Jards Macalé faz campanha pelo amor

São Paulo – O irrequieto músico Jards Macalé, com 60 anos de idade e 40 de carreira, aproveita seu novo CD, Amor, Ordem & Progresso, para lançar aos quatro cantos sua indagação e indignação: por que a palavra amor não está no lema da bandeira nacional? Afinal, segundo ele, a nossa bandeira é inspirada na doutrina positivista do francês Augusto Comte, que defende “o amor por princípio, a ordem por base e o progresso por fim”. “Há anos, eu ficava intrigado por que só tem ordem e progresso, e não o amor”, observa ele.
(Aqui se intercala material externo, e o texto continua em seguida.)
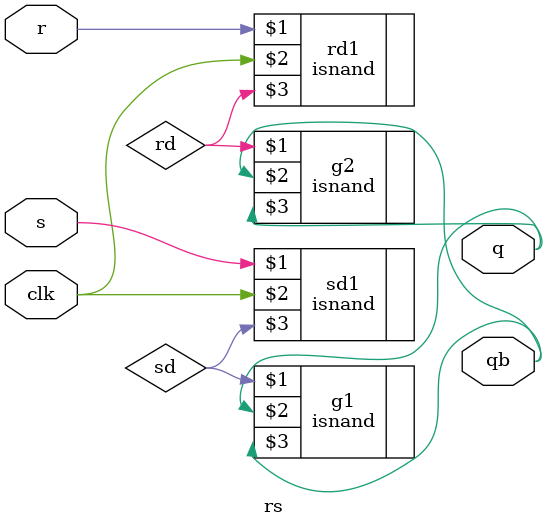
<source format=v>
`include "nand.v"

module rs(
  input wire clk,

  input wire r,
  input wire s,

  output wire q,
  output wire qb
);

  isnand sd1(s, clk, sd);
  isnand rd1(r, clk, rd);
  isnand g1(sd, q, qb);
  isnand g2(rd, qb, q);

endmodule
</source>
Macalé não se considera um positivista, mas, neste caso, apóia o movimento que, no século XIX, ia na contramão do idealismo, do conformismo. “Não sou positivista nem simpatizante, mas eu quero o amor”, diz. “Na hora de se fazer o lema da bandeira, o amor foi tirado. E se o próprio positivismo apresenta o amor por princípio, quero fazer uma campanha cívica.” Essa campanha cívica, instituída na forma de shows, já passou por Curitiba e deverá percorrer São Paulo, Rio e certamente Brasília, de acordo com o próprio músico.

Seu questionamento se dá logo no título do novo trabalho, e se estende para cada uma das 12 faixas da obra. O amor e seus desdobramentos funcionam como elementos de unidade. O repertório foi idealizado por ele e o amigo Moacyr Luz, com quem já havia trabalhado em outros projetos, como no álbum Macalé Canta Moreira, de 2001, em que Jards presta homenagem a Moreira da Silva interpretando seus sambas de breque. Neste Amor, Ordem & Progresso, lançado pelo independente Lua Discos, os dois assinam ainda os arranjos, a regência e a direção de estúdio.
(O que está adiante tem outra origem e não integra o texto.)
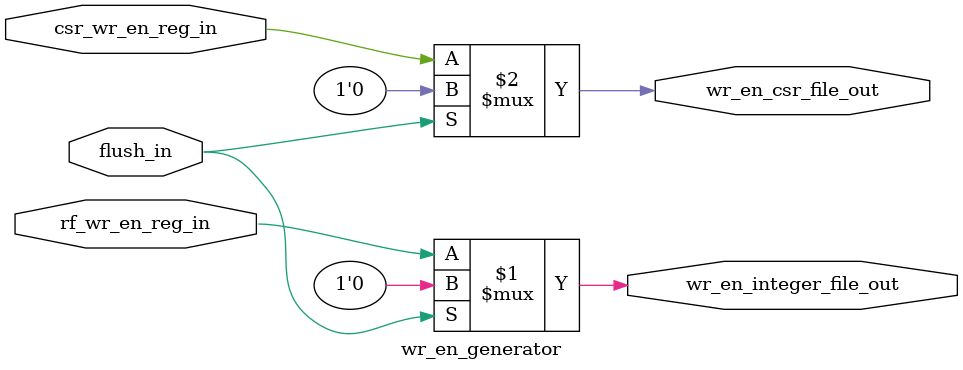
<source format=v>
module wr_en_generator(input flush_in,rf_wr_en_reg_in,csr_wr_en_reg_in,
                       output wr_en_integer_file_out,wr_en_csr_file_out
                      );
   assign wr_en_integer_file_out = flush_in ? 1'b0 : rf_wr_en_reg_in;
   assign wr_en_csr_file_out = flush_in ? 1'b0 : csr_wr_en_reg_in;

endmodule


</source>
Macalé conta que a idéia original seria um disco com composições de Tom Jobim e Newton Mendonça. “Mas, no ano passado descobri que já haviam feito essa homenagem, não sei quem”. Do que seria um disco de tributo à dupla de compositores, sobrou Foi à Noite, uma das canções de Tom e Mendonça que Macalé sempre gostou. Entrou também Consolação, clássico de Baden Powell e Vinícius de Moraes, que abre o CD. Há outros clássicos da música brasileira, como Por Causa Dessa Caboclada, de Ary Barroso e Luiz Peixoto; Falam de Mim, de Noel Rosa, Éden Silva e Anibal Silva; Samba da Pergunta, de Pingarrilho e Vasconcellos; o partido-alto Roendo as Unhas, de Paulinho da Viola.
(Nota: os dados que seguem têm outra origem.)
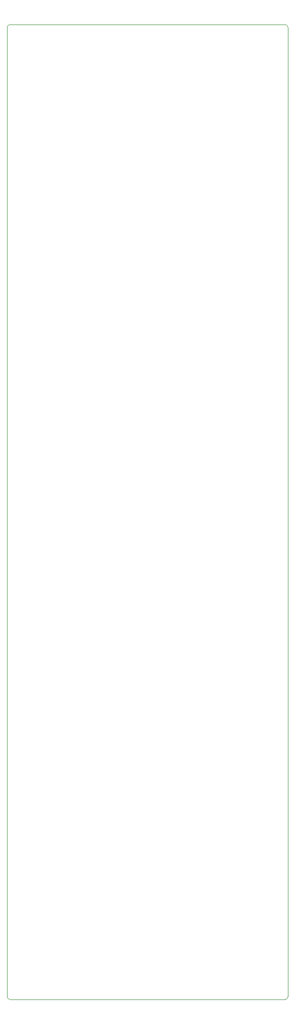
<source format=gm1>
%TF.GenerationSoftware,KiCad,Pcbnew,(5.1.8-0-10_14)*%
%TF.CreationDate,2021-09-01T19:15:24+01:00*%
%TF.ProjectId,4u-2col-blank-ammonite,34752d32-636f-46c2-9d62-6c616e6b2d61,rev?*%
%TF.SameCoordinates,Original*%
%TF.FileFunction,Profile,NP*%
%FSLAX46Y46*%
G04 Gerber Fmt 4.6, Leading zero omitted, Abs format (unit mm)*
G04 Created by KiCad (PCBNEW (5.1.8-0-10_14)) date 2021-09-01 19:15:24*
%MOMM*%
%LPD*%
G01*
G04 APERTURE LIST*
%TA.AperFunction,Profile*%
%ADD10C,0.050000*%
%TD*%
G04 APERTURE END LIST*
D10*
X100500000Y-192000000D02*
G75*
G02*
X100000000Y-192500000I-500000J0D01*
G01*
X50500000Y-192500000D02*
G75*
G02*
X50000000Y-192000000I0J500000D01*
G01*
X50000000Y-18000000D02*
G75*
G02*
X50500000Y-17500000I500000J0D01*
G01*
X100000000Y-17500000D02*
G75*
G02*
X100500000Y-18000000I0J-500000D01*
G01*
X50000000Y-18000000D02*
X50000000Y-192000000D01*
X100000000Y-17500000D02*
X50500000Y-17500000D01*
X100500000Y-192000000D02*
X100500000Y-18000000D01*
X50500000Y-192500000D02*
X100000000Y-192500000D01*
M02*

</source>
O compositor revisita canções suas, de antigos discos, como Meu Amor me Agarra & Geme & Treme & Chora & Mata (Macalé/Capinan), de seu primeiro LP, Jards Macalé, de 1972; Amo Tanto, de sua autoria e que foi gravada por Nara Leão em 1966; além de Canção Singela e Pano pra Manga, ambas escritas em parceria com Xico Chaves. Toda a proposta do disco é “amarrada” pela música Positivismo, de Noel Rosa e Orestes Barbosa. Diz certo trecho dela: “O amor vem por princípio, a ordem por base/ O progresso é que deve vir por fim/ Desprezaste esta lei de Augusto Comte/ E fostes ser feliz longe de mim”.

Intimista

Amor, Ordem & Progresso resulta num belo trabalho, singelo e intimista, cheio de bossa e emoção, tendo como base violão, baixo, guitarra, percussão e a inconfundível voz de Macalé. É dedicado ao poeta baiano Waly Salomão, que morreu recentemente, e de quem Jards Macalé era parceiro de música e amigo por quase 40 anos. “Planejávamos retomar nossa parceria há algum tempo”. Ele guarda algumas composições feitas com Salomão, mas ainda inéditas. “Fiquei com vontade de gravar um disco com nossas canções, mas preciso de um tempo para compilar tudo, com uma atenção especial”.